# Supplied passage
\begin{frame}[fragile]
  \frametitle{Examples}

  \begin{exampleblock}{$\myall{x}{(P(x) \to \neg P(x))} \;\vdash\; \myall{x}{ \neg P(x)}$}
  \mpause[1]{
  \begin{tikzpicture}
    \naturaldeduction{
      \proofstep{$\myall{x}{ (P(x) \to \neg P(x)) }$}{premise};
      \namedproofbox{$x_0$}{
        \proofbox{
          \proofstep{$P(x_0)$}{assumption};
          \proofstep{$P(x_0) \to \neg P(x_0)$}{$\forall e\; 1$};
          \proofstep{$\neg P(x_0)$}{$\to_e\; 2,3$};
          \proofstep{$\bot$}{$\neg e\; 2,4$};
        }
        \proofstep{$\neg P(x_0)$}{$\neg i\;$ 2--5};
      }
      \proofstep{$\myall{x}{\neg P(x)}$}{$\forall i\; $2--6};
    }
  \end{tikzpicture}
  }
  \end{exampleblock}

  \begin{exampleblock}{}
    {\scriptsize%
    \begin{verbatim}Theorem ex4 : all x, (P(x) -> ~P(x)) -> all x, ~P(x).

# Entries shown
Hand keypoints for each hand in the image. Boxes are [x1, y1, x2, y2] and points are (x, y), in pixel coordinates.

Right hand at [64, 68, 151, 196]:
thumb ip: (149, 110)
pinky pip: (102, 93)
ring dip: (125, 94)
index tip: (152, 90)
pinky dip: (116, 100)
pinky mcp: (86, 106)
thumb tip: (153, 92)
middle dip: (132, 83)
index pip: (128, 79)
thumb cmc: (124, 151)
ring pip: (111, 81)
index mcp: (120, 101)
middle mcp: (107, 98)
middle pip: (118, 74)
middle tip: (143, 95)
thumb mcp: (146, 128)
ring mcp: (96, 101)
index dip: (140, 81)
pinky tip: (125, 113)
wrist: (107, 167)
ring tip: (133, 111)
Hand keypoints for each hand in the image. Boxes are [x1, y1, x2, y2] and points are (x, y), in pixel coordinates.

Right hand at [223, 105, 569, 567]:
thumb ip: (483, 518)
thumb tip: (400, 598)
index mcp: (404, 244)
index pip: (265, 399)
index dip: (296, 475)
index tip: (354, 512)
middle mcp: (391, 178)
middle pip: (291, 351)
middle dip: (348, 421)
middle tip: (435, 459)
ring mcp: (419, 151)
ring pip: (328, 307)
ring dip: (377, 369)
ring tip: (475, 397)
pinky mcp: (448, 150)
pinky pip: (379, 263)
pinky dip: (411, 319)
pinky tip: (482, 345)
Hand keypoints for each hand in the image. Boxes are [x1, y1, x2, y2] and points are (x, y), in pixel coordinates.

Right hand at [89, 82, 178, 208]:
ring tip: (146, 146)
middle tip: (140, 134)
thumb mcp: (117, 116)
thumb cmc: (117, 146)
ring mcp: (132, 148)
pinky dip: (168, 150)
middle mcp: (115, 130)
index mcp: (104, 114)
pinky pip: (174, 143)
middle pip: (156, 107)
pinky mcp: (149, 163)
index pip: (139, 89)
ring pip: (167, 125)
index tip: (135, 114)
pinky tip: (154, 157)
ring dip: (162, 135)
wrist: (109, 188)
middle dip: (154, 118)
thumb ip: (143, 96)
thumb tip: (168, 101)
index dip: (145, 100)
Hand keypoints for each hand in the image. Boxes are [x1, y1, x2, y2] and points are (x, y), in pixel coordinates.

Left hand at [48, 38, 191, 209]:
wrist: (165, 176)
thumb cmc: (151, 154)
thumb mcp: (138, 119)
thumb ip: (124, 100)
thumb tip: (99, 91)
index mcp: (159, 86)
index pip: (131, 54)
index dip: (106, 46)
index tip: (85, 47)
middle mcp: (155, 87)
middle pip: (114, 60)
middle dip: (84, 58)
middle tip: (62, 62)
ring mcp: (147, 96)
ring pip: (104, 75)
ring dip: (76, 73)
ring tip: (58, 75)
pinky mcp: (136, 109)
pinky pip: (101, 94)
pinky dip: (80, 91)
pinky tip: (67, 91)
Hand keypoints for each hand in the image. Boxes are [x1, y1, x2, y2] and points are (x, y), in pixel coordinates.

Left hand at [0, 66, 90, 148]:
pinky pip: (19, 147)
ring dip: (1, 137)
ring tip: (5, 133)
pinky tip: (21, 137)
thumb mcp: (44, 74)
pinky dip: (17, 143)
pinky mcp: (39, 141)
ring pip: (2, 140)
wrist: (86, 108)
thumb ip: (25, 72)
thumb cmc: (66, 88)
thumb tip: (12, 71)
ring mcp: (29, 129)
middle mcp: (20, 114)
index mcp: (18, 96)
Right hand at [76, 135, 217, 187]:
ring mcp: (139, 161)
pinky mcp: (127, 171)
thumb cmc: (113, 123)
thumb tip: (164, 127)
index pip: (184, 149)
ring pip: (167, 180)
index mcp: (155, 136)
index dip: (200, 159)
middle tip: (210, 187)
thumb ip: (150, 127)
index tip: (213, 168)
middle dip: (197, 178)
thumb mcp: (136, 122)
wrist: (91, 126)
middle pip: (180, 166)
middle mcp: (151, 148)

# Instructions to follow
Print the LaTeX slide with the natural deduction proof again, character for character, from start to finish.

# Response to the task
\begin{frame}[fragile]
  \frametitle{Examples}

  \begin{exampleblock}{$\myall{x}{(P(x) \to \neg P(x))} \;\vdash\; \myall{x}{ \neg P(x)}$}
  \mpause[1]{
  \begin{tikzpicture}
    \naturaldeduction{
      \proofstep{$\myall{x}{ (P(x) \to \neg P(x)) }$}{premise};
      \namedproofbox{$x_0$}{
        \proofbox{
          \proofstep{$P(x_0)$}{assumption};
          \proofstep{$P(x_0) \to \neg P(x_0)$}{$\forall e\; 1$};
          \proofstep{$\neg P(x_0)$}{$\to_e\; 2,3$};
          \proofstep{$\bot$}{$\neg e\; 2,4$};
        }
        \proofstep{$\neg P(x_0)$}{$\neg i\;$ 2--5};
      }
      \proofstep{$\myall{x}{\neg P(x)}$}{$\forall i\; $2--6};
    }
  \end{tikzpicture}
  }
  \end{exampleblock}

  \begin{exampleblock}{}
    {\scriptsize%
    \begin{verbatim}Theorem ex4 : all x, (P(x) -> ~P(x)) -> all x, ~P(x).